__Text zum Prüfen__:
# Zeigt her eure Steam Weihnachtsaktion Ausbeute 2011



## Rolk (2. Januar 2012)

Der Sale ist jetzt ja weitestgehend vorbei, also dachte ich mir wäre ein entsprechender "Erfolgs" Thread passend. 
 Wo habt ihr überall zugeschlagen und wie zufrieden wart ihr mit dem Sale? 


Ich mache den Anfang:

-Space Pirates and Zombies
-Dawn of War II
-Company of Heroes Complete
-Hard Reset
-Portal 2
-Bunch of Heroes
-Defense Grid You Monster DLC

Alles in allem habe ich nur ca. 26 € verpulvert. Insgesamt war der Sale ok, richtige Kracher waren finde ich aber nicht dabei.

Edit:
Ganz vergessen: 
-X3 Terran War Pack


----------



## fac3l3ss (2. Januar 2012)

- Hitman Pack(ohne Contracts)
- CS:S Pack
- Super Meat Boy
- GTA Complete Pack
- GMOD

Das war mein erste Sale, ich bin damit erst auf den "STEAM"-Geschmack gekommen 


MfG
fac3l3ss


----------



## beren2707 (2. Januar 2012)

S.T.A.L.K.E.R. Clear Sky: 2,49€
S.T.A.L.K.E.R. Call of Pripyat: 3,49€
Dark Messiah of Might and Magic: 2,49€
Day of Defeat Source: umsonst .

8,47€ gesamt, weniger als ich befürchtet habe; lag allerdings auch daran, dass ich viele Spiele aus dem Sale schon hatte....vlt. kauf ich mir ja noch SS: HD Gold Edition. Ich fand den diesjährigen Sale ganz okay, echte Kracherangebote waren es (diesmal) für mich persönlich aber nur wenige.


----------



## fac3l3ss (2. Januar 2012)

fac3l3ss schrieb:


> (...)


 Da fällt mir ein... Ich habe von STEAM ja auch noch den Trainsimulator 2012 geschenkt bekommen 


MfG
fac3l3ss


----------



## Robonator (2. Januar 2012)

Hab nen 10er ausgegeben und mir X3 TC + AP geholt 



> Da fällt mir ein... Ich habe von STEAM ja auch noch den Trainsimulator 2012 geschenkt bekommen


Oh ja tolles Spiel wa?  Ich sag nur:"Ah und es ruckelt mit 9Fps... naja.."


----------



## turbosnake (2. Januar 2012)

Das weiß ich noch:
VVVVV
Shogun DLC´s
GTA  (alle Teile die es gab)
Magicka
Half-life Complete
Limbo
Hoard
Filght Control HD
Alle S.T.A.L.K.E.R.-Teile 
The Witcher
Commander Keen
Hitmann (auch alle Teile)
Metro 2033
Just Cause 1/2
Super Meat Boy

The Bindings of Isaac  (wurde mir gegfitet (aber nicht von steam)


----------



## m-o-m-o (2. Januar 2012)

__Die Daten__:
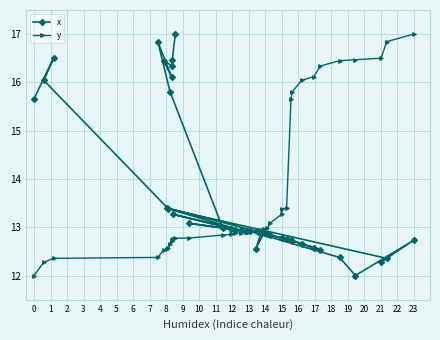

Reading left to right, extract all data points from this chart.

x: 17.0	16.5	16.3	16.4	16.1	16.8	15.8	13.0	13.0	13.1	13.0	13.3	12.9	13.4	12.4	12.3	12.7	12.0	12.4	12.9	12.9	12.9	12.9	12.9	12.6	12.9	12.9	12.8	12.8	12.8	12.8	12.7	12.5	12.6	12.7	12.7	13.4	16.0	16.5	15.7
y: 12.0	12.3	12.4	12.4	12.5	12.6	12.6	12.7	12.7	12.7	12.7	12.8	12.8	12.8	12.8	12.9	12.9	12.9	12.9	12.9	12.9	12.9	12.9	13.0	13.0	13.0	13.1	13.3	13.4	13.4	15.7	15.8	16.0	16.1	16.3	16.4	16.5	16.5	16.8	17.0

__Zur Aufgabe__: Schreib den Forumsthread über die Steam-Weihnachtsaktion 2011 weiter, und zwar ab der Stelle, an der er aufhört.

__Ergebnis__:
Beat Hazard
TF2 Items aus dem Rest der Steam Wallet (gehört aber eigentlich nicht zum Sale)
->Insgesamt 5€

Erhandelt:
Trine
CSS für nen Freund

Wer war vernünftiger?


----------



## jensi251 (2. Januar 2012)

Also

Portal 2
Terraria
X3 Gold Pack (X3 reunion, Terran Conflict, Albion Prelude)


----------



## CriZ (2. Januar 2012)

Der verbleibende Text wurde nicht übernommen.